Ивинскую отправили на поезде в Мордовию; она спала на багажной полке над сидевшими в тесноте заключенными. До лагеря добирались со станции пешком. Потянулись долгие летние дни — зудение комаров, поля, которые надо было обрабатывать, лютые зимние холода в голых бараках. Писать заключенным разрешалось только ближайшим членам семьи, поэтому Пастернак, своим особенным «журавлиным» почерком, посылал Ивинской открытки от имени ее матери:
«31 мая 1951 г. Дорогая моя Олюша, прелесть моя[247]! Ты совершенно права, что недовольна нами. Наши письма к тебе должны были прямо из души изливаться потоками нежности и печали. Но не всегда можно себе позволить это естественнейшее движение. Во все это замешивается оглядка и забота. Б. на днях видел тебя во сне всю в длинном и белом. Он куда-то все попадал и оказывался в разных положениях, и ты каждый раз возникала рядом справа, легкая и обнадеживающая… Бог с тобой, родная моя. Все это как сон. Целую тебя без конца. Твоя мама».
После ареста Ивинской Пастернак продолжал поддерживать ее семью; он договаривался, чтобы издательства напрямую перечисляли его гонорары ее матери. «Без него мои дети просто не выжили бы»[248], — писала Ивинская.
Пастернак разрывался между «заказными» переводами и «Доктором Живаго». «Я зарываюсь в работу»[249], — писал он двоюродной сестре. Он не питал особых надежд по поводу того, что роман опубликуют. «Когда его напечатают[250], через десять месяцев или через пятьдесят лет, мне неведомо и не играет никакой роли».
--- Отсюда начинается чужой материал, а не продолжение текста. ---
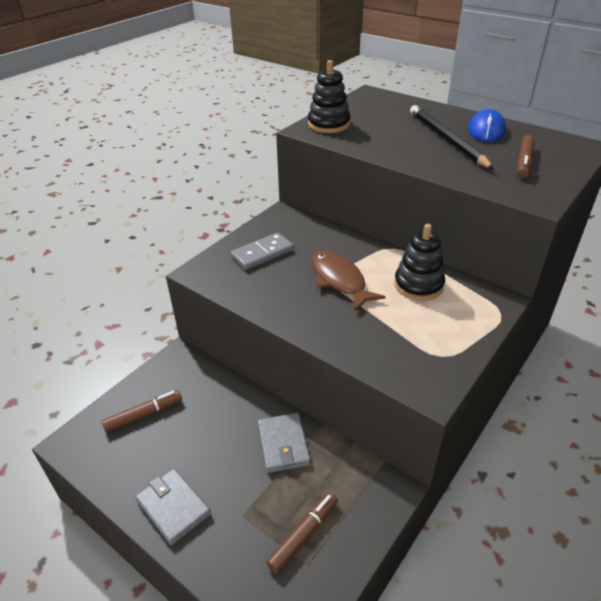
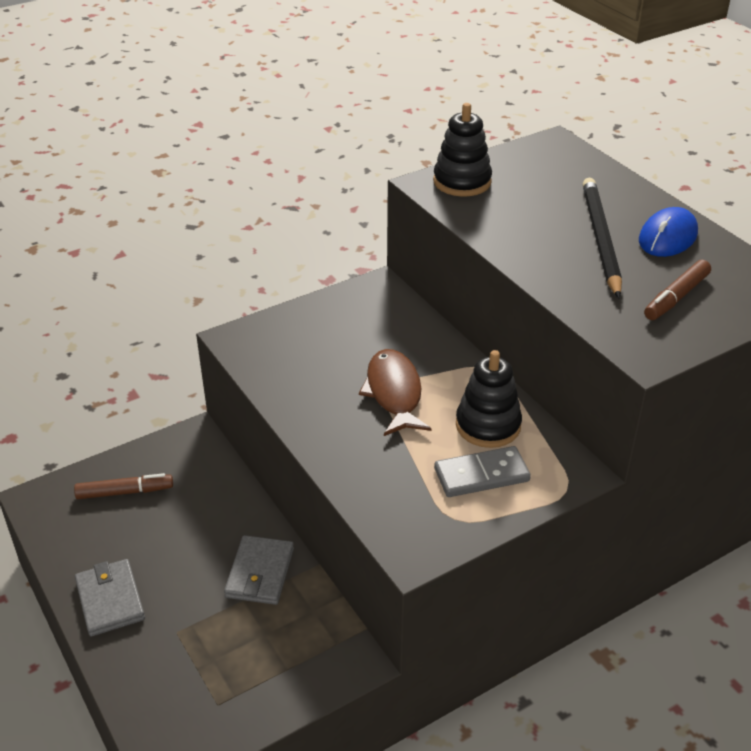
camera: 20 degrees right, 0 degrees up
grey domino [230,232,294,270] -> grey domino moved to [434,446,531,497]
brown marker [266,492,338,574] -> none

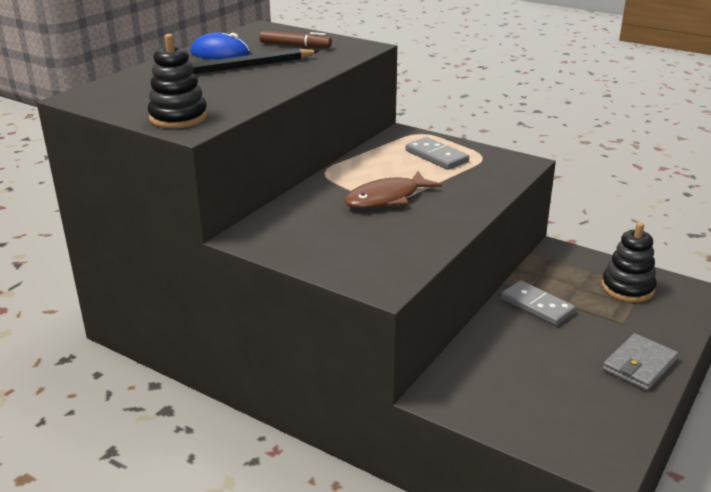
camera: 115 degrees left, 10 degrees down
brown marker [74,473,173,499] -> none
grey wallet [224,535,294,605] -> grey domino [501,280,576,326]
black stacking toy [456,350,522,448] -> black stacking toy moved to [602,222,656,302]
Друзья продолжали поощрять его. Лидия Чуковская писала ему[251] в августе 1952 года, прочитав третью часть романа: «Вот уже целый день я не ем, не сплю, не существую, я читаю роман. С начала до конца, и снова с конца, и частями… Я читаю ваш роман, как письмо, адресованное мне. Я как будто ношу его все время с собой в сумке, чтобы можно было в любой миг достать его, убедить себя, что он там, и перечитать любимые места».